At least ACME's DNS challenge protocol is designed this way.

> The client SHOULD de-provision the resource record(s) provisioned for this challenge once the challenge is complete, i.e., once the "status" field of the challenge has the value "valid" or "invalid".

https://datatracker.ietf.org/doc/html/rfc8555#page-67

That’s insane. Domains are not owned by the same entity forever.

You can also look up common cnames or historical DNS records which would always point back to the vendor. For instance, do they use sendgrid, look for a bounce. record that points to sendgrid's servers. Do they use Facebook, well if they have a Facebook page that is verified yes. I would assume that Docusign and Attlasian also list Stripe as one of their customers on their website as well. Public TXT records are not that big of a deal.

There are two sides to this issue.

On one hand, the InfoSec side where you want to hide info. On the other side, the service provider doing the validation WANTS to advertise their service on these DNS records so they are disincentivized to make the changes you’re suggesting.

If you are using TXT records like "029845yn0sidng0345randomnyosndgf03548yn" then how do you know which one to delete once you are not using that service? Do you just go back and forth between different services to find the one (some services only show this while you are in a validation phase, so finding them later might be a pain), or do you just leave them around?

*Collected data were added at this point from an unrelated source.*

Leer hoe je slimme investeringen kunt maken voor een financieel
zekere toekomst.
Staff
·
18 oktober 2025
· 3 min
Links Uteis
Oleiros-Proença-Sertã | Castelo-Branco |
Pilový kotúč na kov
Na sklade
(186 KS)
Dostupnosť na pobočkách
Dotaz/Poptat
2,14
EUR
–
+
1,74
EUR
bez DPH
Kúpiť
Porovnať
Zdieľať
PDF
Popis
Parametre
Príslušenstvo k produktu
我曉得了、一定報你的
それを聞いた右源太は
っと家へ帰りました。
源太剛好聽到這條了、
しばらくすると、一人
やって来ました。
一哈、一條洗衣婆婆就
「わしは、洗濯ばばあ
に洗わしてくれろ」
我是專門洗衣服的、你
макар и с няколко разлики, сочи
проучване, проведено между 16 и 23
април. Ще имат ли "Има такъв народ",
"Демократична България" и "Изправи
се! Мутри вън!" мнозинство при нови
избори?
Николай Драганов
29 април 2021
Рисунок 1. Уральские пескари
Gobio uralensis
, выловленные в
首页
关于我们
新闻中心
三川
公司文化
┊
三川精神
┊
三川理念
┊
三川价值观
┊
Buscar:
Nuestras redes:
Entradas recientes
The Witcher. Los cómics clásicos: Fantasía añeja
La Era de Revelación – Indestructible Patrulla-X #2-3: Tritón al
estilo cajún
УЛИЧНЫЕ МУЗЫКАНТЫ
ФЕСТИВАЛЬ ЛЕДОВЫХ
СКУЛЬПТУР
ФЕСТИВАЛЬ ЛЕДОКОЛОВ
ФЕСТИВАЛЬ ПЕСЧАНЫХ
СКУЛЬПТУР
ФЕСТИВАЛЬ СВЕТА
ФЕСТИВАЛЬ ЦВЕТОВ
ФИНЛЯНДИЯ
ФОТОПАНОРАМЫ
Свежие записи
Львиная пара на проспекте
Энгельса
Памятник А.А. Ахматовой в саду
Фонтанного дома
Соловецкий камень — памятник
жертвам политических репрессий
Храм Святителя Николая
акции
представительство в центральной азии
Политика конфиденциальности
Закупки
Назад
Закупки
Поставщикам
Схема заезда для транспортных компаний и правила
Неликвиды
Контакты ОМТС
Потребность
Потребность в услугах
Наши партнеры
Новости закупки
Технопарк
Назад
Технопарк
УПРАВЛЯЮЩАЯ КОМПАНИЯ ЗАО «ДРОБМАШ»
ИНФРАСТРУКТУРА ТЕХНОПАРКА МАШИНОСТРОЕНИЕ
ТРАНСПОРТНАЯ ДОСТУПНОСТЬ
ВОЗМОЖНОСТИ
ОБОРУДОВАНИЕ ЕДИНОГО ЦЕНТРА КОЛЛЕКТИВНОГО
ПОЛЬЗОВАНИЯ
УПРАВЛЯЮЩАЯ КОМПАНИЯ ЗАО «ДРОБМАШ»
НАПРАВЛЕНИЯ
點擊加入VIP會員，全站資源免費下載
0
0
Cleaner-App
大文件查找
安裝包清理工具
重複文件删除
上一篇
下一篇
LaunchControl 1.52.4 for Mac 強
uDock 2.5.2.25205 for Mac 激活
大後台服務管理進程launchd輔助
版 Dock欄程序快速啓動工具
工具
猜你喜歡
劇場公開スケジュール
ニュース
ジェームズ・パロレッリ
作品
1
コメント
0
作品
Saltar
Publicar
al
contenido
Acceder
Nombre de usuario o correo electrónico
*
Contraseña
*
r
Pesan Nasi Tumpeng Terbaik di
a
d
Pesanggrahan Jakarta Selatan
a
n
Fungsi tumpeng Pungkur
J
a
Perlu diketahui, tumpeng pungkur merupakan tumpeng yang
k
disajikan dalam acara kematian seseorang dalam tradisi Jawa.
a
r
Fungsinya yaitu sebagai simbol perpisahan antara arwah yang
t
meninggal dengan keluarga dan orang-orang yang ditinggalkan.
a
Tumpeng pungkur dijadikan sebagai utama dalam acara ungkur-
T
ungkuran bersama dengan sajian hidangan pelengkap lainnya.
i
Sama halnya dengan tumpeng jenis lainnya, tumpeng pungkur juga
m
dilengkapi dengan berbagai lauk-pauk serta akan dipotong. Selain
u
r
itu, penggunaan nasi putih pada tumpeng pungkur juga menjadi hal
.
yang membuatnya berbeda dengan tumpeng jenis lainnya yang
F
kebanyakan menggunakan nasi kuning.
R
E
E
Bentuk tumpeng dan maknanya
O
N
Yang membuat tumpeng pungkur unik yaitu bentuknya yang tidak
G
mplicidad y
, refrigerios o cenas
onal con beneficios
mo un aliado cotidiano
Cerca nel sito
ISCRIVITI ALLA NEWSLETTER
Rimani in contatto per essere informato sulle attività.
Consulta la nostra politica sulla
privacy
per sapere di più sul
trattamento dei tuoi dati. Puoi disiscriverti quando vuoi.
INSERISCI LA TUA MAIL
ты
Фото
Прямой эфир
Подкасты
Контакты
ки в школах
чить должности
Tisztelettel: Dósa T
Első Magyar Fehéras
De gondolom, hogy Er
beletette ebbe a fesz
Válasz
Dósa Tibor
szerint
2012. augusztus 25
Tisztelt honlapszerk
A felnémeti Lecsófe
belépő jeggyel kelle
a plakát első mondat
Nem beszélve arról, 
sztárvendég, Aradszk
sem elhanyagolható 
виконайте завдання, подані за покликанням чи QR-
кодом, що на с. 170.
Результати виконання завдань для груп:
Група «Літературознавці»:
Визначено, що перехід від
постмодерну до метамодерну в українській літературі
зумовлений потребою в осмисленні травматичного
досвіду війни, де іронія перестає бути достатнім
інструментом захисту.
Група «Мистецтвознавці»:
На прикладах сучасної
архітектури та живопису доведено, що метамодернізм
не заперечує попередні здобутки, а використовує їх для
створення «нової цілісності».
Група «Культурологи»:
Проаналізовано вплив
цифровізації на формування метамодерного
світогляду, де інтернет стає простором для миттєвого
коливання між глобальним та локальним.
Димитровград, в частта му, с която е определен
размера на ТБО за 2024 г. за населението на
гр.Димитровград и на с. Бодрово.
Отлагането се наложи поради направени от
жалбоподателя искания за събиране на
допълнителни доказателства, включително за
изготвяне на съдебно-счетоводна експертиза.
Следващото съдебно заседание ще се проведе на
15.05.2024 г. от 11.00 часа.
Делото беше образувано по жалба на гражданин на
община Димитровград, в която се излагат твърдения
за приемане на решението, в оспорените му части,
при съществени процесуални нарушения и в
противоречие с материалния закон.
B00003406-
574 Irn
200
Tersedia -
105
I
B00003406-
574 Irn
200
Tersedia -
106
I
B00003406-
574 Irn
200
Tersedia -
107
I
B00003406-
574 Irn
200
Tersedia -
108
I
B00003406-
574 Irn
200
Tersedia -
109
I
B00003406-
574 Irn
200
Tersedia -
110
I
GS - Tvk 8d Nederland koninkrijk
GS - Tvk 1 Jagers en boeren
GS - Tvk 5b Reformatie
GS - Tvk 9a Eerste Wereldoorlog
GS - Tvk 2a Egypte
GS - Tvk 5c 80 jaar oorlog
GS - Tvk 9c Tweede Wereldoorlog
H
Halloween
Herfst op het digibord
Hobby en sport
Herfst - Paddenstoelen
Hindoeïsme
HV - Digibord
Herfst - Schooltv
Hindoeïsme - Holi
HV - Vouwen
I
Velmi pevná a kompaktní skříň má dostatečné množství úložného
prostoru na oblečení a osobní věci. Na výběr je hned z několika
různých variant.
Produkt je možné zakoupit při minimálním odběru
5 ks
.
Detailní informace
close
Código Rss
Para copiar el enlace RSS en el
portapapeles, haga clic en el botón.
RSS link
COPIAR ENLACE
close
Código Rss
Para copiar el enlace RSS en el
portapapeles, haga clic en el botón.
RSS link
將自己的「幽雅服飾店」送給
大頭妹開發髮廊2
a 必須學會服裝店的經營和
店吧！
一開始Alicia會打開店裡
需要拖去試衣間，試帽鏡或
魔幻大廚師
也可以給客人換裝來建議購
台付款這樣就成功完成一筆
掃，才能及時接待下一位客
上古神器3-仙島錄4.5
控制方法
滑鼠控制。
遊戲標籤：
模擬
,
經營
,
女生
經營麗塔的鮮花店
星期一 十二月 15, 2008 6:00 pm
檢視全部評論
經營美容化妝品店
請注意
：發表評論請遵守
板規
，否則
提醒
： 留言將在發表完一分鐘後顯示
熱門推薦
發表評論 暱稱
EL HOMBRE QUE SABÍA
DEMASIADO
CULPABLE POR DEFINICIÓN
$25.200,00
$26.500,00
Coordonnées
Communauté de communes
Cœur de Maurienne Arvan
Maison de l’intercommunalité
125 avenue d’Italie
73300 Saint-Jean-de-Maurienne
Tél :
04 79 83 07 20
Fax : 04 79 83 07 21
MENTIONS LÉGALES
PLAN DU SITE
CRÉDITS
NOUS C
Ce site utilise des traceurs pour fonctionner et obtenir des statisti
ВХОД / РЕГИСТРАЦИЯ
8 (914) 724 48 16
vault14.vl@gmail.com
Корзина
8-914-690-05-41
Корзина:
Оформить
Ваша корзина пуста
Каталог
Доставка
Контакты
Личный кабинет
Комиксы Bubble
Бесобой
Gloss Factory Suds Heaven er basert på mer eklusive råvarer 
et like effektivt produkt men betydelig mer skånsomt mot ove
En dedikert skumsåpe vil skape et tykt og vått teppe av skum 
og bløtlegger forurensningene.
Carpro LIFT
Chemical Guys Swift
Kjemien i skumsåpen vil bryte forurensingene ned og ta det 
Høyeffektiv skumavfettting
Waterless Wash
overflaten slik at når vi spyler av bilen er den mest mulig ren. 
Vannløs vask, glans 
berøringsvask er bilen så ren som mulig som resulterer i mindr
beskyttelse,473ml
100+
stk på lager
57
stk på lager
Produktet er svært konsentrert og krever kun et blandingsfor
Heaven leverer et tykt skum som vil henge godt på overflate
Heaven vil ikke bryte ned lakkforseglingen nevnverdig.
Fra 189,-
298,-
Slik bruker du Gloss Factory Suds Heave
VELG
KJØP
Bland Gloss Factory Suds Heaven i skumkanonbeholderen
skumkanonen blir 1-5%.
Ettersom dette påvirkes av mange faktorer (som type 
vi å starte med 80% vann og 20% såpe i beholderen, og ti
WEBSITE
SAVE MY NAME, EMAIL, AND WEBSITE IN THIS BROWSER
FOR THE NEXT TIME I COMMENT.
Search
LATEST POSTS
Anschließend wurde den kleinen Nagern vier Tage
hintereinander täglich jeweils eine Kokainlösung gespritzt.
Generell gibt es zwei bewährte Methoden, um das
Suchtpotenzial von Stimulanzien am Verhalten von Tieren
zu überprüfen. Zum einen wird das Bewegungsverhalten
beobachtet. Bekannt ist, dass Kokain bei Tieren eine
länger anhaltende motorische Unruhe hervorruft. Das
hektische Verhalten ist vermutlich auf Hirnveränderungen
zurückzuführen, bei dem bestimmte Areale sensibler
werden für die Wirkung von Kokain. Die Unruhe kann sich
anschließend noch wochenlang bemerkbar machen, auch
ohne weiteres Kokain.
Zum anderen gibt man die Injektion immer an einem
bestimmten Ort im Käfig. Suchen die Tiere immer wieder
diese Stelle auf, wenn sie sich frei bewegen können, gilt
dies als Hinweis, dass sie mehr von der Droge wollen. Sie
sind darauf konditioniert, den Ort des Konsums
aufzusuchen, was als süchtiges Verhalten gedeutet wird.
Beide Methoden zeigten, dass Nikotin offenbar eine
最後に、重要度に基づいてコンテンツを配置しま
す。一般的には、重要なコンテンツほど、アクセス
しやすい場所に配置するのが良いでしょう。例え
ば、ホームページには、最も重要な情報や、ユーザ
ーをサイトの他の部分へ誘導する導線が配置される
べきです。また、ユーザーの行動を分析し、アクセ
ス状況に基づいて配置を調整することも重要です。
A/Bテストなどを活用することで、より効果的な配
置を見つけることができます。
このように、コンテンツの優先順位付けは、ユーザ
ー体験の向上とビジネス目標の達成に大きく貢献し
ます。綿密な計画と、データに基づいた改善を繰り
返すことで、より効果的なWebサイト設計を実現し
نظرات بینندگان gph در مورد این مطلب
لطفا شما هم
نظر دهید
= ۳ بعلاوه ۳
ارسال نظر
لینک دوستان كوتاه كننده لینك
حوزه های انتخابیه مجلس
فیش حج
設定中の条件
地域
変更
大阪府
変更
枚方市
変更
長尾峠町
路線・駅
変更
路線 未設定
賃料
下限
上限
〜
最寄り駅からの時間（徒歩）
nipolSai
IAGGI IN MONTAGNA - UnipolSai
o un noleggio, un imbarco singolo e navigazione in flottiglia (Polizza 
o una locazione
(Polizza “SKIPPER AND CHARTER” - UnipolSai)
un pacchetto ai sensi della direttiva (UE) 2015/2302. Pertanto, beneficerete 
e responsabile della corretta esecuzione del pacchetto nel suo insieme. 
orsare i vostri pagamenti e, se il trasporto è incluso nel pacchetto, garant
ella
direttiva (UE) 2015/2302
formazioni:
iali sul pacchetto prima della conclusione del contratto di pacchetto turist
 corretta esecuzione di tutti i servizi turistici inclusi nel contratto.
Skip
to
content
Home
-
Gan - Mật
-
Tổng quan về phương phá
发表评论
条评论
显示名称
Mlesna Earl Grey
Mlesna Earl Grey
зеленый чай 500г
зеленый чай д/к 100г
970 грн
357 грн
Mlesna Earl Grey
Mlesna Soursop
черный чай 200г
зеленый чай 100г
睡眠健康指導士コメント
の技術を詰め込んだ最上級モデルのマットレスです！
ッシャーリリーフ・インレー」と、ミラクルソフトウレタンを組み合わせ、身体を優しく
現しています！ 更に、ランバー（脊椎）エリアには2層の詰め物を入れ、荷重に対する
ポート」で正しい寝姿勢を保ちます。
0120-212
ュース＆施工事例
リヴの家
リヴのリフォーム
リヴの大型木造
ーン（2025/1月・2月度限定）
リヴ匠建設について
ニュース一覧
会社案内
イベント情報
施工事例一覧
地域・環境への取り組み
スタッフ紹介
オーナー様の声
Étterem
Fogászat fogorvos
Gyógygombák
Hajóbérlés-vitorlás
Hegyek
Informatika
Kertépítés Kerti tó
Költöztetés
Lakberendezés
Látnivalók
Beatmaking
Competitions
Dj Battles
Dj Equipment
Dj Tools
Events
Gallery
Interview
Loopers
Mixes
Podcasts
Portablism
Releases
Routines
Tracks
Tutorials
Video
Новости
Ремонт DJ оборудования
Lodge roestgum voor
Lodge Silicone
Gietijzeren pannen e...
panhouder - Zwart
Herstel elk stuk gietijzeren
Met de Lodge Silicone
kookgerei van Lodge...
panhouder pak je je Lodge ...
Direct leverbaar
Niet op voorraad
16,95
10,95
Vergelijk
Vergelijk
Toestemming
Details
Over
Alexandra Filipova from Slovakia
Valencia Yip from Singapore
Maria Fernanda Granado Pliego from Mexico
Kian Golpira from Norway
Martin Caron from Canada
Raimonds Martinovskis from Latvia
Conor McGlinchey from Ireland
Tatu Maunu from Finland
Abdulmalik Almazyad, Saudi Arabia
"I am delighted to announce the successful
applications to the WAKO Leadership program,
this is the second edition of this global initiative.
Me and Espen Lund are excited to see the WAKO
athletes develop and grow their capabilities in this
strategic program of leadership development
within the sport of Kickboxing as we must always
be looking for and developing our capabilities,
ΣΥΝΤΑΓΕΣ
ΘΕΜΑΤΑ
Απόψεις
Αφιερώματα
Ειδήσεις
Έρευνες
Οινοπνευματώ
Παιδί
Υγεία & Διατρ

Ops guy... These days cloudflare allows you to put comments directly into their service, but for a long time I would just export the zonefile and annotate that. There is a KB article somewhere in jira that will tell you what stuff is. I can also summon the ticket history to see what changes were made and why.

Those comments have a very short length limit (smaller than the records themselves) and I don't understand why.

Simple, indirection to the rescue again! Just add an increasing number in the comment field and keep track of which number is which comment in an Excel sheet on SharePoint or similar.

And yes, I'm mostly joking.

Hopefully you're managing DNS as code, so you have a repo commit log that can give you that context.

Keep a log of every record added and why it was added. When making any DNS changes review the log as well.

This type of “hygiene” is pointless; it does nothing but provide a tiny amount of obscurity, which is easily pierced in other ways.

It’s not hard to figure out what services a company is using, and most of these services requiring verification are so ubiquitous that confirming the knowledge adds no marginal utility to attackers. “Oh wow, this SaaS company has verified with Atlassian and Google, who could have guessed.”

This kind of thing is pointless against a targeted attack. But it can hide you long enough in case of zero-days/fresh unpatched vulnerabilities because attackers will first target the more easily visible victims.

It’s pointless against a targeted attack, but it will help attackers target you? That doesn’t really make sense to me. Can you share an example?

If an attacker knows about some exploit involving someservice.com, which you are using. That attacker will try to find out where he can use that exploit of his. E.g. he might use something like shodan, google or DNS to get a list of users of someservice.com. Those potential victims that turn up in that list will get attacked first. Later on, if that list is used up, the attacker might then look at other means of getting new victims, like e.g. just trying out the exploit on targets where he doesn't know they are vulnerable. So in that case, not being "visible" to an attacker buys you time to fix the vulnerability.

On the other hand, if you are on the attacker's hotlist, he'll try you first and you gain nothing.